In 1863 at the Punjab missionary conference, Clark advocated the formation of the Punjab Medical Missionary Society. It was subsequently formed at Lahore on 24 January 1864, to work with the Edinburgh Medical Missionary Society,[6] especially in the valley of Kashmir.[4]
Accordingly, Clark and his wife ventured into Kashmir and opened a dispensary. Elizabeth started as a doctor, though she was not a qualified doctor as such, only having worked as a Sister before; however, she knew more than the native hakims - Herbalists. Crowds, as many as hundreds of women, who would have died of simple illness, came to consult her, and Clark started his career as a teacher. Clark started the Kashmir mission in 1864. The first attempt at Medical Mission work had met with great opposition.[7]
Elizabeth's success as a doctor in Kashmir provided a "key" to Clark to unlock the minds of natives; subsequently he initiated the movement that resulted in the wide establishment of "Medical missions" throughout India.
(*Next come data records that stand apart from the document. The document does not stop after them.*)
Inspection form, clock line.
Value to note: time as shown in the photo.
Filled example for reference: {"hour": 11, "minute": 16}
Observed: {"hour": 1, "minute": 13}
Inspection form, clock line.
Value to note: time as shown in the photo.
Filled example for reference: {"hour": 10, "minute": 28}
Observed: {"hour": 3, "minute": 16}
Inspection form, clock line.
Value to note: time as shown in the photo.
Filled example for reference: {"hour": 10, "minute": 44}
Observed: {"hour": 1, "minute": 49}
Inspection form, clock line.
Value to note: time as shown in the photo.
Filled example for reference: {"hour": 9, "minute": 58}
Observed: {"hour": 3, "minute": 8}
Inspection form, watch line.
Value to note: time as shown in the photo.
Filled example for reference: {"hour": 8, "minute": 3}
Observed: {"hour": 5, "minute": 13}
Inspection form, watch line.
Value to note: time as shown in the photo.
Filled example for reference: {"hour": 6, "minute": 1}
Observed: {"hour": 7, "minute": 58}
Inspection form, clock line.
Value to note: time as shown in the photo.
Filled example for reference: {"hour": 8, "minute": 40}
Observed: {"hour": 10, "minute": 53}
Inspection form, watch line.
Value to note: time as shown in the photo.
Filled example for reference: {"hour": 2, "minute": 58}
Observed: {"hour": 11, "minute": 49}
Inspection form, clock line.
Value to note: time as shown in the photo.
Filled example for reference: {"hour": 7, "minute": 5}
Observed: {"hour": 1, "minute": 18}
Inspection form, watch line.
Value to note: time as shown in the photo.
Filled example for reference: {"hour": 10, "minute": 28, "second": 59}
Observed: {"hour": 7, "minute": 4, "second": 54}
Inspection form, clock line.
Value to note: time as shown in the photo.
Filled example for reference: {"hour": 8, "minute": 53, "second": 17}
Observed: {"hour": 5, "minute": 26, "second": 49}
According to Clark:[2] [3] [8]
Clark and his wife returned to England in 1868.[2] [3]
They both returned to India in 1876, this time landing in Bombay (present Mumbai).[2] [3]
He became the first chairman of the Punjab Native Church council when the "Lahore Diocese" was established in 1877. He also served as the first secretary of the CMS mission between 1878 and 1898. He served as the first secretary of the Church of England Zenana Missionary Society between 1878 and 1900.
Clark died on 16 May 1900 at Kasauli, Himachal Pradesh, at the age of seventy-seven.[3]